Segment Start: Data for analysis

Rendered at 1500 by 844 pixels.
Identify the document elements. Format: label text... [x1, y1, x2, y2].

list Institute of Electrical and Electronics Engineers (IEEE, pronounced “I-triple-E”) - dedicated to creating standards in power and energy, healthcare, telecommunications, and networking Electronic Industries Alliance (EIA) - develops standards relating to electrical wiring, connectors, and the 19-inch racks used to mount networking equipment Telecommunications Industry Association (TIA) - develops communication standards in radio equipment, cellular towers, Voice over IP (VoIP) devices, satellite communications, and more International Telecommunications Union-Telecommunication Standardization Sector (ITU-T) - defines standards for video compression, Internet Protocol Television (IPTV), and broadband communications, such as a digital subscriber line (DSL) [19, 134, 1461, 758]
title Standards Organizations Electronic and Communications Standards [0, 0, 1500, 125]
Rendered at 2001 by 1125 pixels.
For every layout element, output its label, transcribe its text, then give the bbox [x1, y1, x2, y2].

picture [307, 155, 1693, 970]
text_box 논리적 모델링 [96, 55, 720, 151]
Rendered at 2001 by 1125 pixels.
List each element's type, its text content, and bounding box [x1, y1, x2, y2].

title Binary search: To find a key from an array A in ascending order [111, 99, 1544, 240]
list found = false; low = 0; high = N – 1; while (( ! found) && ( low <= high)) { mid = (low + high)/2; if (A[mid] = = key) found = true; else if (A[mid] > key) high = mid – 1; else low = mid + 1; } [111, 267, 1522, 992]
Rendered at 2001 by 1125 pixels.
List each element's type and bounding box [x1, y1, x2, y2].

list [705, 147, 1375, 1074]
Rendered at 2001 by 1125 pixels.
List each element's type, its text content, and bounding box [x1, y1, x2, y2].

Segment End: Data for analysis

= Exercise prompt =
Send back the whole listing above exactly, please.

= Output of the exercise =
Rendered at 1500 by 844 pixels.
Identify the document elements. Format: label text... [x1, y1, x2, y2].

list Institute of Electrical and Electronics Engineers (IEEE, pronounced “I-triple-E”) - dedicated to creating standards in power and energy, healthcare, telecommunications, and networking Electronic Industries Alliance (EIA) - develops standards relating to electrical wiring, connectors, and the 19-inch racks used to mount networking equipment Telecommunications Industry Association (TIA) - develops communication standards in radio equipment, cellular towers, Voice over IP (VoIP) devices, satellite communications, and more International Telecommunications Union-Telecommunication Standardization Sector (ITU-T) - defines standards for video compression, Internet Protocol Television (IPTV), and broadband communications, such as a digital subscriber line (DSL) [19, 134, 1461, 758]
title Standards Organizations Electronic and Communications Standards [0, 0, 1500, 125]
Rendered at 2001 by 1125 pixels.
For every layout element, output its label, transcribe its text, then give the bbox [x1, y1, x2, y2].

picture [307, 155, 1693, 970]
text_box 논리적 모델링 [96, 55, 720, 151]
Rendered at 2001 by 1125 pixels.
List each element's type, its text content, and bounding box [x1, y1, x2, y2].

title Binary search: To find a key from an array A in ascending order [111, 99, 1544, 240]
list found = false; low = 0; high = N – 1; while (( ! found) && ( low <= high)) { mid = (low + high)/2; if (A[mid] = = key) found = true; else if (A[mid] > key) high = mid – 1; else low = mid + 1; } [111, 267, 1522, 992]
Rendered at 2001 by 1125 pixels.
List each element's type and bounding box [x1, y1, x2, y2].

list [705, 147, 1375, 1074]
Rendered at 2001 by 1125 pixels.
List each element's type, its text content, and bounding box [x1, y1, x2, y2].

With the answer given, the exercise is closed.